CONTRACTUELS : POUR 60 000 COLLÈGUES, NOTRE ENGAGEMENT A DÉJÀ PAYÉ !

Publié le 25/11/2014 à 17H00
33 939 agents contractuels ont bénéficié de la transformation de leur CDD en CDI, 6 439 ont été titularisés à l’État, 15 200 à la Territoriale et 3 694 à l’Hospitalière. C’est le premier bilan positif de l’accord sur la sécurisation des parcours professionnels des agents contractuels signé le 31 mars 2011 par la CFDT.  

Le premier bilan de la mise en œuvre de la loi dite « Sauvadet », traduction de l’accord du 31 mars 2011 sur la sécurisation des parcours professionnels des agents contractuels, a été présenté le jeudi 20 novembre devant le comité de suivi de l’accord.

À ce jour, 33 939 agents ont bénéficié de la transformation de leur CDD en CDI en application de la loi. Pour l’accès à l’emploi titulaire, à ce jour, 6 439 agents ont été titularisés sur le versant État, 15 200 sur le versant Territorial. La Fonction publique hospitalière présente le plus mauvais bilan avec seulement 3 694 postes ouverts. À ce jour, ce sont donc déjà près de 60 000 personnes dont la situation a été sécurisée. À l’issue de la deuxième année du dispositif d’accès à l’emploi titulaire, on devrait approcher les 70 000.

Le syndicalisme d’engagement donne des résultats

La CFDT Fonctions publiques s’est donc exprimée pour dire clairement qu’elle ne regrette en rien sa signature de l'accord du 31 mars 2011. Notre syndicalisme d’engagement est conforté par les chiffres car c’est bien la « déprécarisation » de 60 000 personnes qui est d’ores et déjà gagnée.

Pour autant, certaines critiques sont à formuler et les travaux ne sont pas achevés sur certains points importants. Le bilan lui-même souligne que le recours à l’emploi contractuel est très important en catégorie C, alors que le recrutement de titulaires peut se faire, la plupart du temps, sans exigence de diplôme et sans concours. La CFDT Fonctions publiques a donc rappelé que le bilan de la loi ne devrait pas porter sur le seul axe 1 de l’accord (accès à l’emploi titulaire) mais aussi sur l’axe 2 (encadrement des cas de recours aux contractuels).
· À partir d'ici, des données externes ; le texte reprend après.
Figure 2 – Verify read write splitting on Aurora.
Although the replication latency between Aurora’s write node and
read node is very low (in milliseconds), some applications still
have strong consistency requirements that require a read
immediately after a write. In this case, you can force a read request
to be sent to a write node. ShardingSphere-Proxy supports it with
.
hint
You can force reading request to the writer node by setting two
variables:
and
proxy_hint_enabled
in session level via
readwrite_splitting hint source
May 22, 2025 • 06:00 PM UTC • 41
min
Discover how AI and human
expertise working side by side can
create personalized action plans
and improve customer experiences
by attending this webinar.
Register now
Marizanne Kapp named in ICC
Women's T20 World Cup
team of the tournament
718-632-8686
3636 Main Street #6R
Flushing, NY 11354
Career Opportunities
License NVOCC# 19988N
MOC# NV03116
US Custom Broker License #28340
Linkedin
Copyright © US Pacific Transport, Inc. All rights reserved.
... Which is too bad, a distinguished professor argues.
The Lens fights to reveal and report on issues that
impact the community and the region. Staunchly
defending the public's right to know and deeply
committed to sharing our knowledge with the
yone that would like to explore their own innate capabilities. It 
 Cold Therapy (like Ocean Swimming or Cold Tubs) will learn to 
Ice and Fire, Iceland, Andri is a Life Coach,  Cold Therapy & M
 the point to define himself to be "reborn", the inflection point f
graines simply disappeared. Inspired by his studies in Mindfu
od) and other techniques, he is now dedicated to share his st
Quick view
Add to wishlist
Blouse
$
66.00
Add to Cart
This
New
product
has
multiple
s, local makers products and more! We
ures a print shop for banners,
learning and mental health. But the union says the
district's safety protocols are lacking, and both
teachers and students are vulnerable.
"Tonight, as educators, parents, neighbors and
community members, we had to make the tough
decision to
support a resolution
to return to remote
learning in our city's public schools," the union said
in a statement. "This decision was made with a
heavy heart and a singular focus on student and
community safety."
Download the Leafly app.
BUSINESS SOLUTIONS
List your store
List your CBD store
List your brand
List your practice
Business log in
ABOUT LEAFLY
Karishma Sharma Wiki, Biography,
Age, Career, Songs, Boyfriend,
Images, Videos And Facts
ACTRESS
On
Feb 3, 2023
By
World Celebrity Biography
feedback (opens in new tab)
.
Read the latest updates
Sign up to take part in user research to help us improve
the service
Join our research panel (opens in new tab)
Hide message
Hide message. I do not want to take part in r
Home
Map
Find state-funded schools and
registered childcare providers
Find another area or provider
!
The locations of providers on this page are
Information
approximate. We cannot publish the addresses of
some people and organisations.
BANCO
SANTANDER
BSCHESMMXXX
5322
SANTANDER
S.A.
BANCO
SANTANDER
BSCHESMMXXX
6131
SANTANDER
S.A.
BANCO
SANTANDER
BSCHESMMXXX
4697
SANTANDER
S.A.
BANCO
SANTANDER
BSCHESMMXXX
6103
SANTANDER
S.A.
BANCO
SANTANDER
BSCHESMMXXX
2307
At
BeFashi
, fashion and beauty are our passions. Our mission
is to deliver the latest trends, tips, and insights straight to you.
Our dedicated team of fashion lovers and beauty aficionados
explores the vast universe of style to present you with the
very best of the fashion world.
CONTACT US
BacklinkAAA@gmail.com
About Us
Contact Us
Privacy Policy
C’est en effet ces mesures qui devraient limiter la reconstitution du vivier de contractuels, dont nombre d’entre eux connaissent des situations précaires.

Quant à l’axe 3 (garanties collectives pour les agents contractuels), les travaux ont été menés à terme pour le versant État.

En revanche, deux points essentiels restent à finaliser : la représentation des contractuels au travers de la généralisation des CCP (commissions consultatives paritaires) sur versant territorial et de la mise en place des CCP sur le versant hospitalier. Et la modification des décrets relatifs aux conditions d’emplois des contractuels sur ces deux mêmes versants, alors que le travail est fait pour les contractuels de l'État (décret 2014-1318). Il n’est pas question pour la CFDT d'accepter des contractuels à deux, voire trois vitesses !

Il faut poursuivre le dialogue social

Sur le dialogue social et le rôle du comité de suivi, la CFDT Fonctions publiques a déjà eu l’occasion de s’exprimer. Le comité de suivi est un lieu essentiel d'échanges francs et constructifs pour les signataires d’un accord, engagés autour de sa concrétisation. Mais le comité de suivi n'est ni en concurrence ni en contradiction avec les instances de dialogue social que sont les conseils supérieurs.

Ce qui a été possible pour le versant État doit donc l’être aussi pour les deux autres versants : les projets de textes doivent être vus en comité de suivi pour laisser une priorité d’expression aux organisations syndicales qui ont pris le risque de l’engagement sur un accord concernant bel et bien les trois versants de la Fonction publique.

Le bilan qui a été fourni, même s'il appelle des critiques, est un premier signe de l’importance de l’accord du 31 mars 2011. Les futures présentations et discussions de certains textes toujours attendus devront en être un autre.